=== GOAL OF THE EXERCISE ===
Return the lines below that carry the word "tail".

(People photos with keypoints)
====

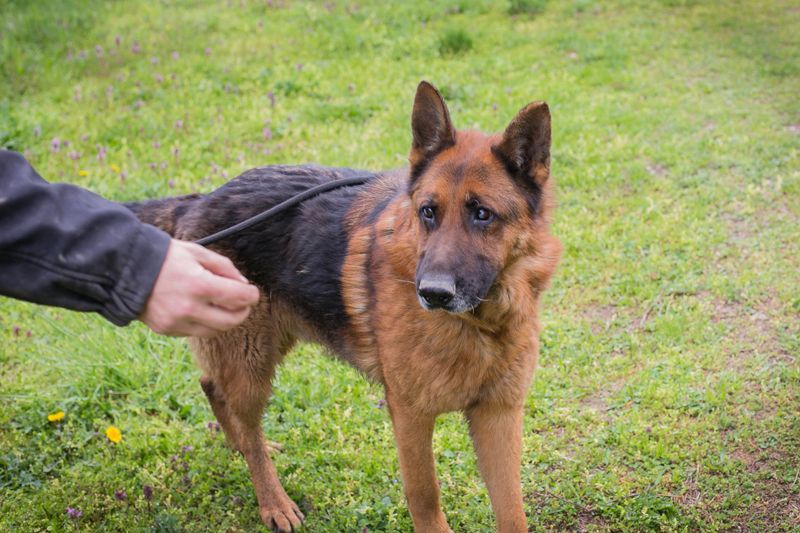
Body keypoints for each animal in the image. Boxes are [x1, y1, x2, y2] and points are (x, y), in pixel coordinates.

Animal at [128, 81, 561, 532]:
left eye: (482, 214)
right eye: (428, 211)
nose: (433, 294)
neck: (481, 325)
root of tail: (200, 201)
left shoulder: (499, 416)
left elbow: (512, 510)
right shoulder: (411, 417)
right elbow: (425, 497)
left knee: (212, 386)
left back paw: (240, 447)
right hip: (251, 361)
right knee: (242, 417)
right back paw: (273, 500)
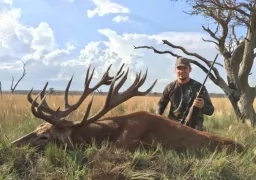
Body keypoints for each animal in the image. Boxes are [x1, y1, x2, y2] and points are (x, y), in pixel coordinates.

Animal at [11, 63, 244, 153]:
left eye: (44, 137)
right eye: (36, 129)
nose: (12, 144)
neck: (108, 133)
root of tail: (243, 147)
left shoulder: (131, 144)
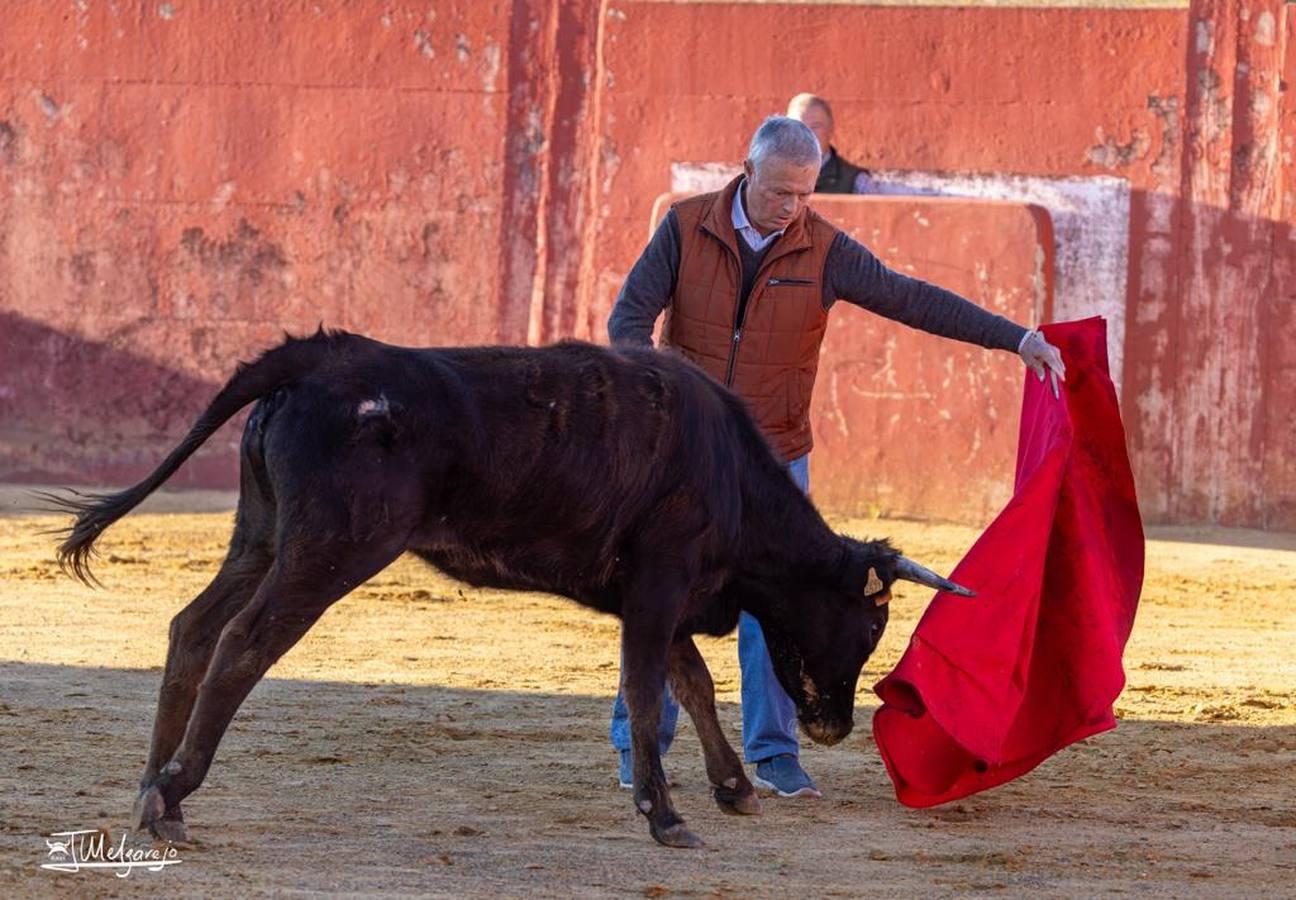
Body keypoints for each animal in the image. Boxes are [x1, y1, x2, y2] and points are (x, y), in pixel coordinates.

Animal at [43, 331, 974, 850]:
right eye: (870, 626)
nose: (833, 727)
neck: (730, 475)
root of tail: (328, 356)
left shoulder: (654, 597)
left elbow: (693, 686)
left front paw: (734, 790)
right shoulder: (661, 582)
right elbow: (649, 693)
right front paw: (665, 816)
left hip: (262, 533)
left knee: (192, 629)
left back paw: (153, 789)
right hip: (329, 552)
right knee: (243, 643)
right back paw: (173, 793)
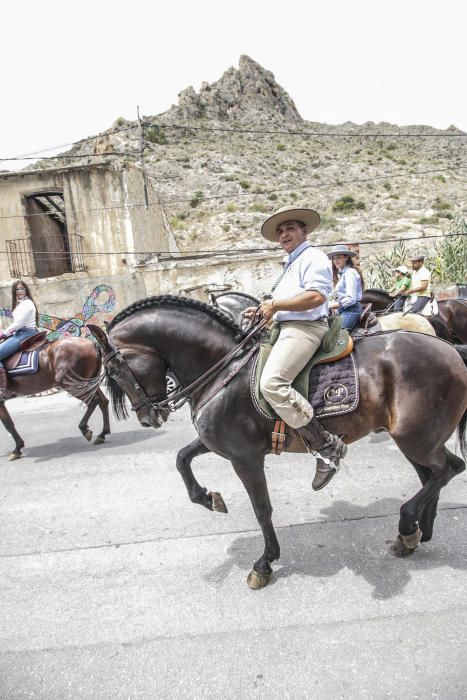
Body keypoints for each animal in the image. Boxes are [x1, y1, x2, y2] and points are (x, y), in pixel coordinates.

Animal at [88, 296, 467, 592]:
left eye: (114, 370)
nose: (148, 418)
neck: (224, 367)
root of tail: (449, 348)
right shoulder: (223, 445)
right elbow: (182, 459)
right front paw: (210, 499)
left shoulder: (245, 458)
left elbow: (261, 509)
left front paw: (264, 564)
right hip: (413, 438)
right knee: (431, 475)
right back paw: (415, 535)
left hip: (416, 438)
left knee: (449, 468)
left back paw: (408, 524)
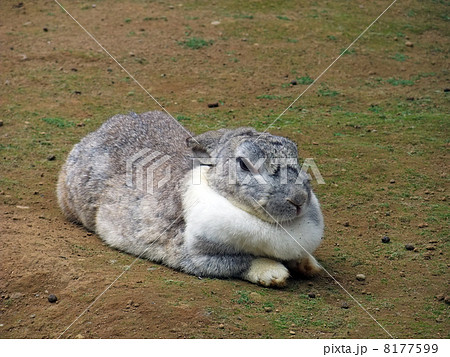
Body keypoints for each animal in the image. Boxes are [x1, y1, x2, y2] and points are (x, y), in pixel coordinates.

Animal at [58, 111, 324, 286]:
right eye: (244, 164)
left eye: (295, 155)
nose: (298, 200)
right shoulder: (195, 255)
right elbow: (242, 262)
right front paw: (274, 274)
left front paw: (309, 265)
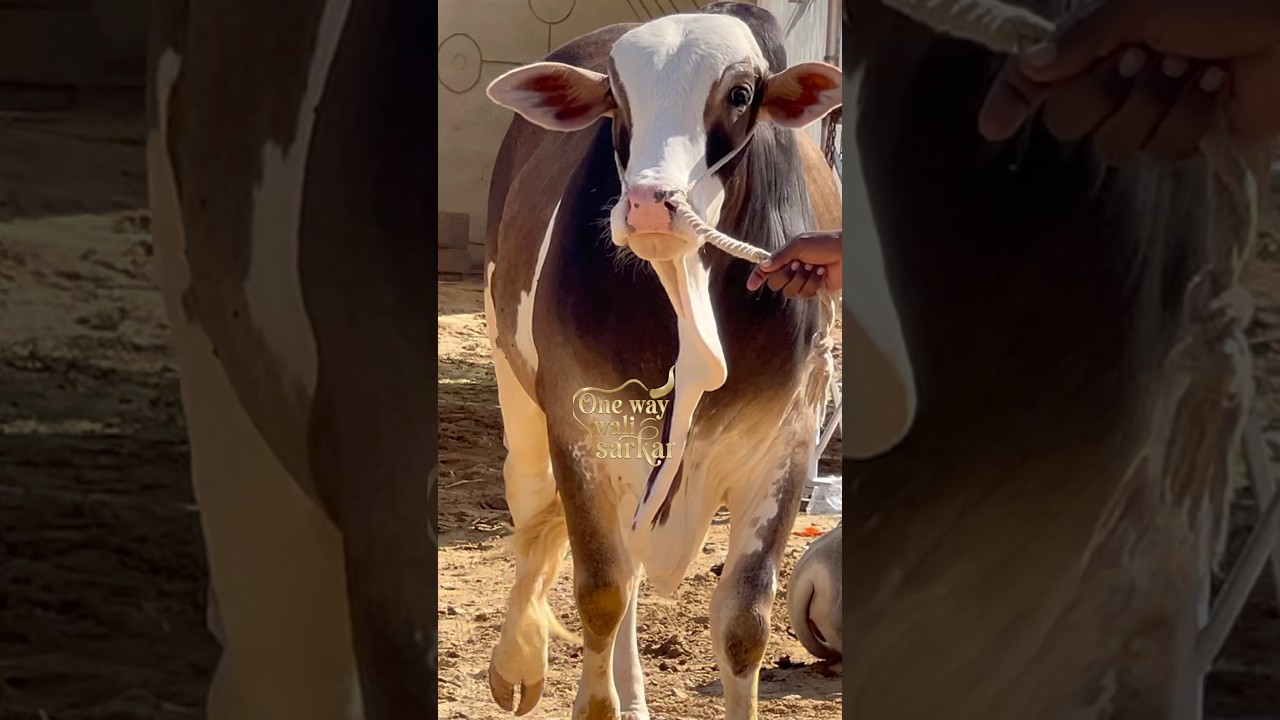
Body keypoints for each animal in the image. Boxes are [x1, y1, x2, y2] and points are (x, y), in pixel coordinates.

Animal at [481, 3, 913, 719]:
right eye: (615, 96)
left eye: (739, 94)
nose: (650, 204)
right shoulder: (579, 435)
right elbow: (600, 593)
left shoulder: (787, 447)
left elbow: (742, 620)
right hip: (515, 385)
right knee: (535, 505)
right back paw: (519, 662)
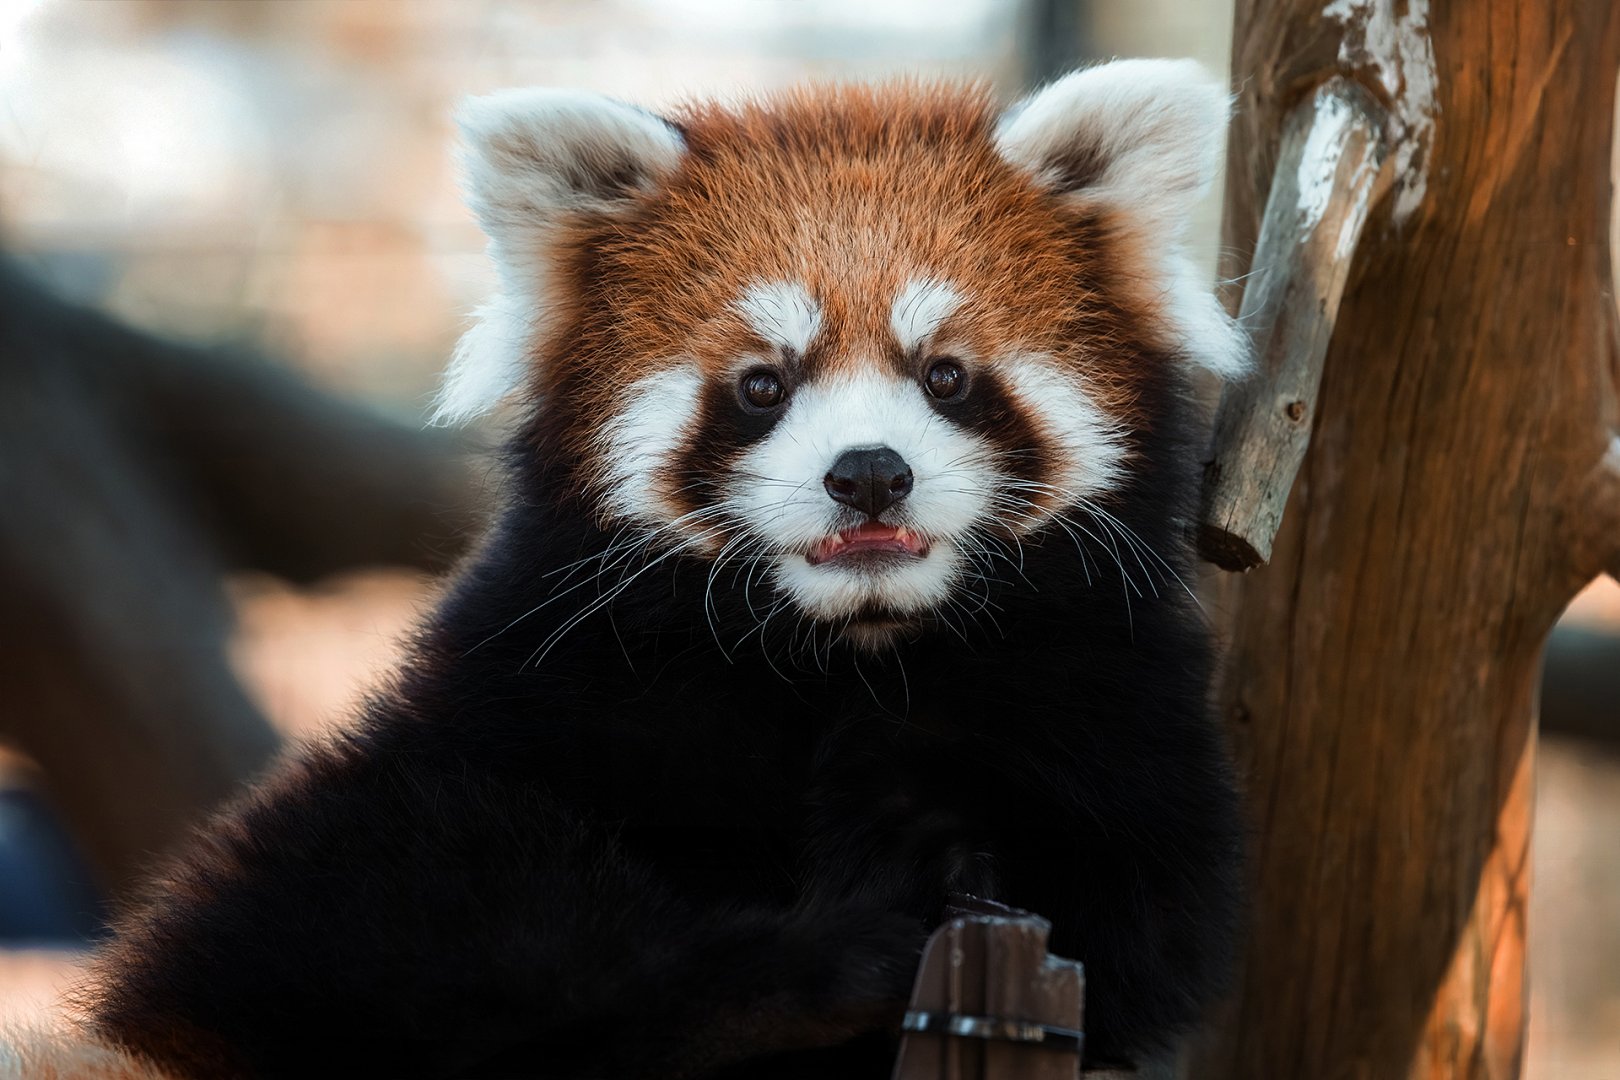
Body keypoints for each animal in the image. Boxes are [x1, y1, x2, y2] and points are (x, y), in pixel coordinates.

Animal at [53, 59, 1248, 1079]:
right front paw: (819, 948)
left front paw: (932, 834)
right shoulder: (522, 691)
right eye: (763, 385)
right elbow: (368, 916)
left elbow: (1129, 916)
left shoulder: (1114, 713)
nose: (868, 475)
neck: (845, 651)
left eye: (947, 376)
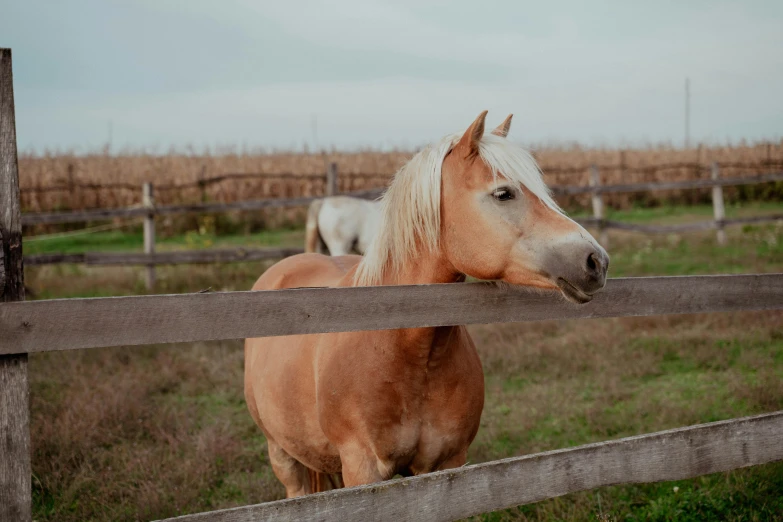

====

=== SOLUTION FOR THIS TASK ===
root of tail: (200, 201)
root of tail: (243, 147)
root of tail: (328, 356)
root of tail: (449, 348)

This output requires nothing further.